Par Johan Hardoy ♦ Dans un ouvrage de qualité publié dans l’excellente collection Qui suis-je (Éditions Pardès, 128 pages, 12 euros), l’essayiste Guillaume Travers, qui est également formateur à l’Institut Iliade et collaborateur de la revue Éléments, propose aux lecteurs de (re-)découvrir la vie et l’œuvre d’une figure de la Révolution conservatrice allemande, Ernst Kantorowicz. « EKa », comme il souhaitait que ses proches l’appellent, fut l’un des plus grands médiévistes du siècle dernier. Son apport à la compréhension de la nature de l’État moderne demeure essentiel.

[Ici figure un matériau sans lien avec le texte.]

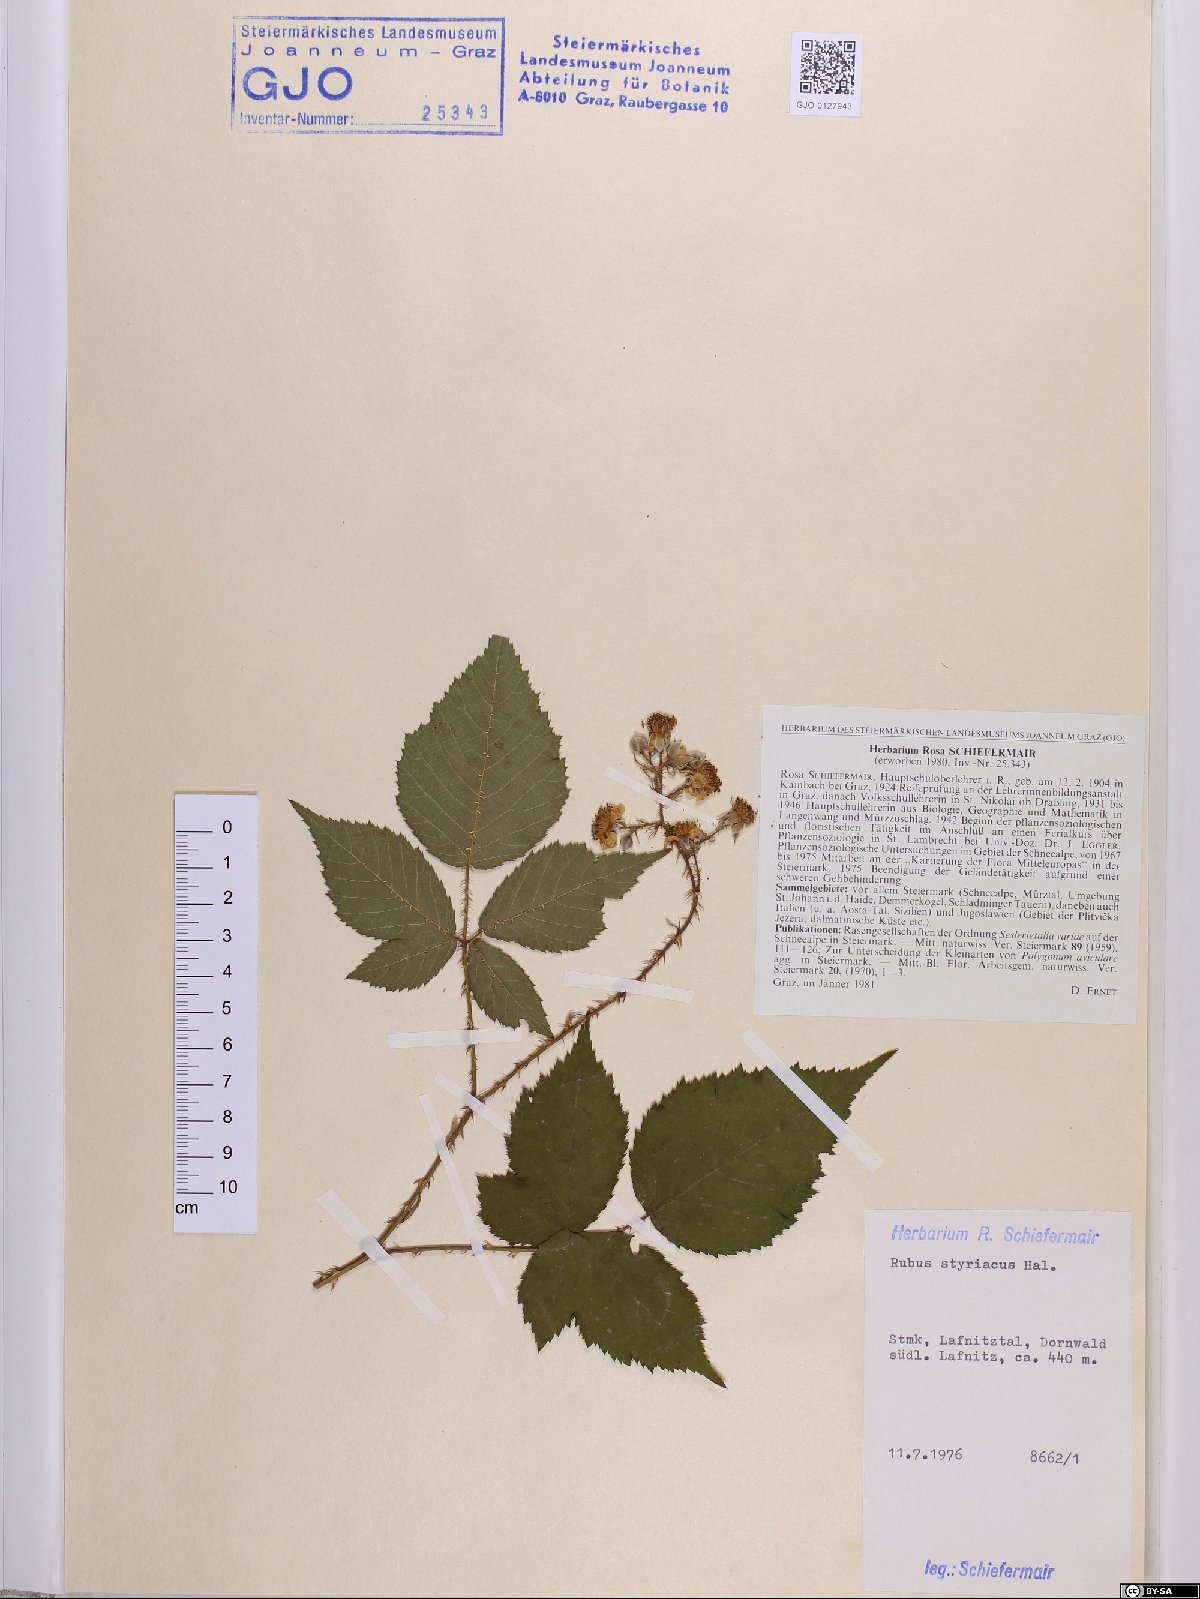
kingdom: Plantae
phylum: Tracheophyta
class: Magnoliopsida
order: Rosales
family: Rosaceae
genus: Rubus
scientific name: Rubus styriacus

Une weltanschauung prussienne
Ernst Kantorowicz naît en 1895 à Posen (Prusse), une ville à majorité polonaise qui sera plus tard appelée Poznań. Sa famille d’ascendance juive se retrouve pleinement dans les valeurs prussiennes. La position sociale enviable obtenue par son grand-père, fondateur d’une distillerie de liqueurs, le dispense de devoir gagner sa vie tout en lui permettant de se consacrer à ses spéculations intellectuelles et esthétiques.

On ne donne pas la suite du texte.